With one eye on Tuesday's Coupe de France semifinal against Dunkerque, Luis Enrique rotated his side. The likes of Marquinhos, Ousmane Dembélé and Vitinha were all on the bench to start the match, and it looked from the off that the Spaniard had perhaps made a mistake, as Lucas Stassin scored the opener with just nine minutes on the clock. The in-form Belgian youngster (eight goals in 2025) found the net with a cushioned header from Zuriko Davitashvili's cross to give the hosts an early lead, and it would take the capital side some time to respond.

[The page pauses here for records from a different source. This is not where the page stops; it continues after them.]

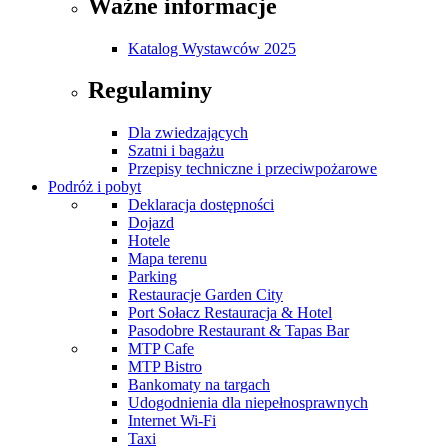
Ważne informacje
Katalog Wystawców 2025
Regulaminy
Dla zwiedzających
Szatni i bagażu
Przepisy techniczne i przeciwpożarowe
Podróż i pobyt
Deklaracja dostępności
Dojazd
Hotele
Mapa terenu
Parking
Restauracje Garden City
Port Sołacz Restauracja & Hotel
Pasodobre Restaurant & Tapas Bar
MTP Cafe
MTP Bistro
Bankomaty na targach
Udogodnienia dla niepełnosprawnych
Internet Wi-Fi
Taxi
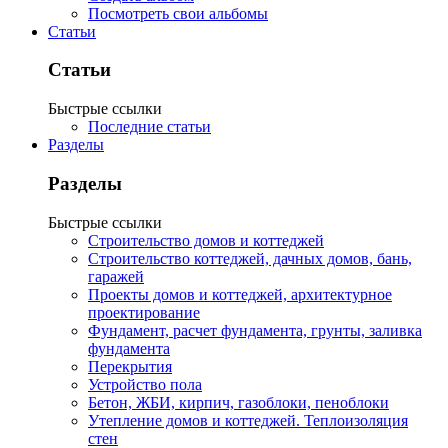
Посмотреть свои альбомы
Статьи
Статьи
Быстрые ссылки
Последние статьи
Разделы
Разделы
Быстрые ссылки
Строительство домов и коттеджей
Строительство коттеджей, дачных домов, бань,
гаражей
Проекты домов и коттеджей, архитектурное
проектирование
Фундамент, расчет фундамента, грунты, заливка
фундамента
Перекрытия
Устройство пола
Бетон, ЖБИ, кирпич, газоблоки, пеноблоки
Утепление домов и коттеджей. Теплоизоляция
стен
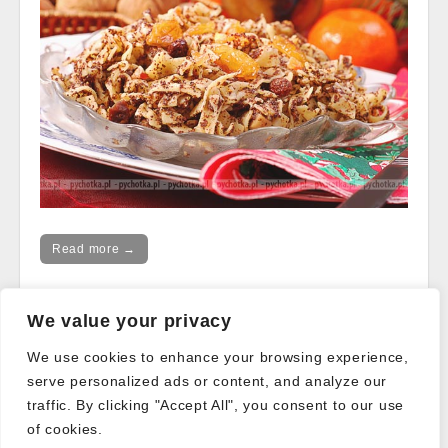
Read more →
We value your privacy
Post
← Older posts
We use cookies to enhance your browsing experience,
navigation
serve personalized ads or content, and analyze our
traffic. By clicking "Accept All", you consent to our use
of cookies.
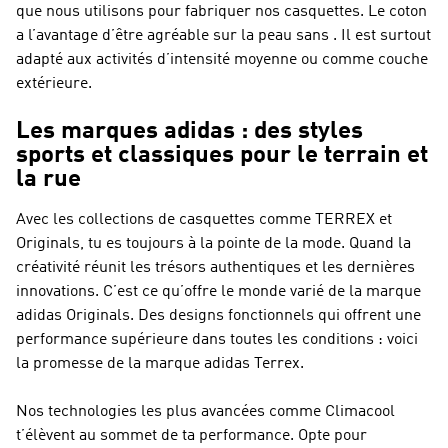
que nous utilisons pour fabriquer nos casquettes. Le coton
a l’avantage d’être agréable sur la peau sans . Il est surtout
adapté aux activités d’intensité moyenne ou comme couche
extérieure.
Les marques adidas : des styles
sports et classiques pour le terrain et
la rue
Avec les collections de casquettes comme TERREX et
Originals, tu es toujours à la pointe de la mode. Quand la
créativité réunit les trésors authentiques et les dernières
innovations. C’est ce qu’offre le monde varié de la marque
adidas Originals
. Des designs fonctionnels qui offrent une
performance supérieure dans toutes les conditions : voici
la promesse de la marque
adidas Terrex
.
Nos technologies les plus avancées comme Climacool
t’élèvent au sommet de ta performance. Opte pour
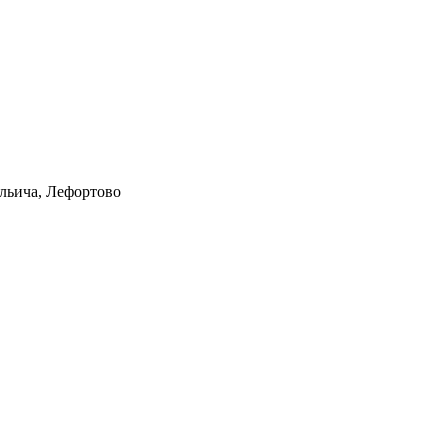
Ильича, Лефортово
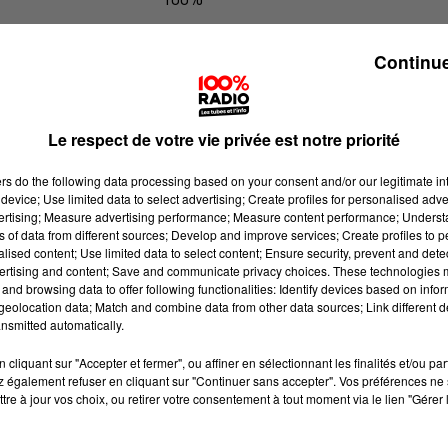
100% Radio l'agenda du Béarn
Continue
Le respect de votre vie privée est notre priorité
ers
do the following data processing based on your consent and/or our legitimate int
device; Use limited data to select advertising; Create profiles for personalised adver
vertising; Measure advertising performance; Measure content performance; Unders
ns of data from different sources; Develop and improve services; Create profiles to 
alised content; Use limited data to select content; Ensure security, prevent and detect
ertising and content; Save and communicate privacy choices. These technologies
and browsing data to offer following functionalities: Identify devices based on infor
eolocation data; Match and combine data from other data sources; Link different de
nsmitted automatically.
cliquant sur "Accepter et fermer", ou affiner en sélectionnant les finalités et/ou pa
 également refuser en cliquant sur "Continuer sans accepter". Vos préférences ne 
tre à jour vos choix, ou retirer votre consentement à tout moment via le lien "Gérer 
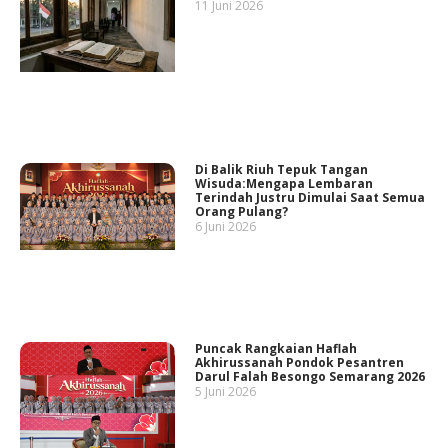
11 Juni 2026
Di Balik Riuh Tepuk Tangan
Wisuda:Mengapa Lembaran
Terindah Justru Dimulai Saat Semua
Orang Pulang?
6 Juni 2026
Puncak Rangkaian Haflah
Akhirussanah Pondok Pesantren
Darul Falah Besongo Semarang 2026
5 Juni 2026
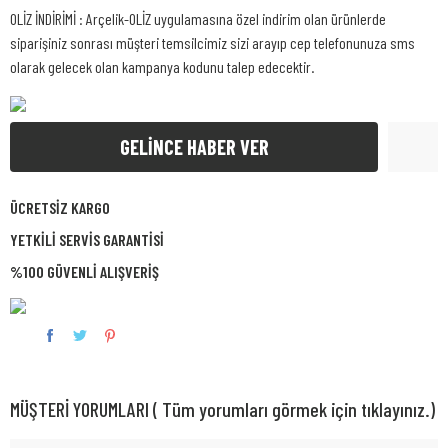
OLİZ İNDİRİMİ : Arçelik-OLİZ uygulamasına özel indirim olan ürünlerde
siparişiniz sonrası müşteri temsilcimiz sizi arayıp cep telefonunuza sms
olarak gelecek olan kampanya kodunu talep edecektir.
GELİNCE HABER VER
ÜCRETSİZ KARGO
YETKİLİ SERVİS GARANTİSİ
%100 GÜVENLİ ALIŞVERİŞ
MÜŞTERİ YORUMLARI ( Tüm yorumları görmek için tıklayınız.)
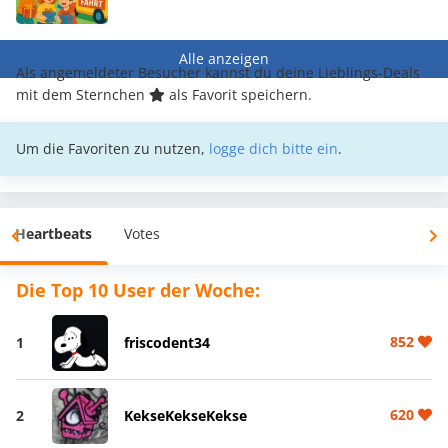
Alle anzeigen
Als angemeldeter Besucher kannst du deine Lieblings-Deals
mit dem Sternchen
als Favorit speichern.
Um die Favoriten zu nutzen,
logge dich bitte ein
.
Heartbeats
Votes
Die Top 10 User der Woche:
852
1
friscodent34
620
2
KekseKekseKekse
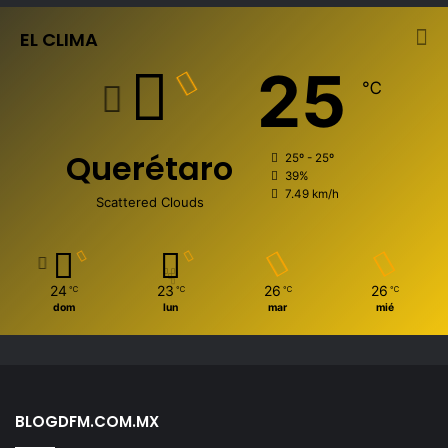
EL CLIMA
25
℃
Querétaro
25º - 25º
39%
7.49 km/h
Scattered Clouds
24
23
26
26
℃
℃
℃
℃
dom
lun
mar
mié
BLOGDFM.COM.MX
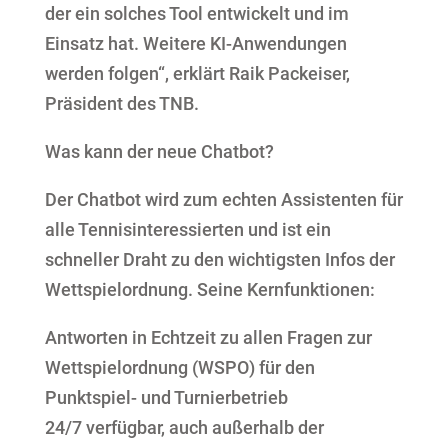
der ein solches Tool entwickelt und im
Einsatz hat. Weitere KI-Anwendungen
werden folgen“, erklärt Raik Packeiser,
Präsident des TNB.
Was kann der neue Chatbot?
Der Chatbot wird zum echten Assistenten für
alle Tennisinteressierten und ist ein
schneller Draht zu den wichtigsten Infos der
Wettspielordnung. Seine Kernfunktionen:
Antworten in Echtzeit zu allen Fragen zur
Wettspielordnung (WSPO) für den
Punktspiel- und Turnierbetrieb
24/7 verfügbar, auch außerhalb der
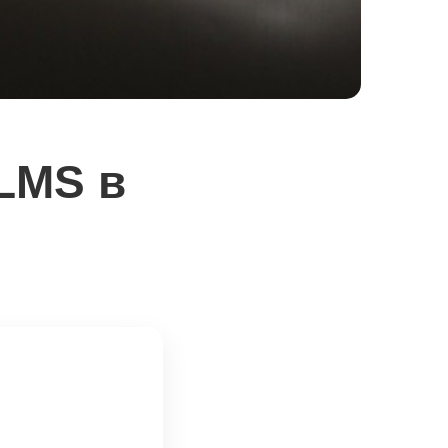
LMS в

Just before the break, Gonçalo Ramos, starting in place of Dembélé, was brought down in the box, and the Portuguese striker duly converted, finding the top corner past Gautier Larsonneur to level the match. It stayed that way until the break, leaving PSG with it all to do if they hoped to capitalize on an earlier loss by Olympique de Marseille.
PSG close in on the title! 🔥🔴🔵 pic.twitter.com/gPslR23q4F
— Ligue 1 English (@Ligue1_ENG) March 29, 2025
In the second half, PSG were quick to make the difference, though, as they scored four times in the span of a fifteen minutes to take a 5-1 lead just after the hour mark. First, they had to withstand a scare as Stassin nearly allowed his side to retake the lead on the counter, but Matvey Safonov was quick off his line to prevent the Belgian getting his double. Just moments later, it was Khvicha Kvarastkhelia who did give his team the lead, pressing Mickaël Nadé and scoring. Doué did more of the same three minutes, later, capitalizing on another Sainté mistake and doubling the lead with a low shot.
Eight minutes later, João Neves got in on the act, scoring from Bradley Barcola's cutback before Doué had himself a brace, scoring a fine solo goal by skipping through the home defence and lashing a shot into the roof of the net. The coup de grace would come from teenage substitute Ibrahim Mbaye, with Barcola playing an unselfish square ball to the youngster to make it 6-1, a result that sees the leaders 22 points clear of Marseille with seven matches to play, meaning that a draw in this evening's Côte d'Azur derby between AS Monaco and OGC Nice would see PSG champions for the fourth straight season.
Ibrahim Mbaye netted his first goal for the capital side, making him the third-youngest scorer in club history at 17 years and 64 days.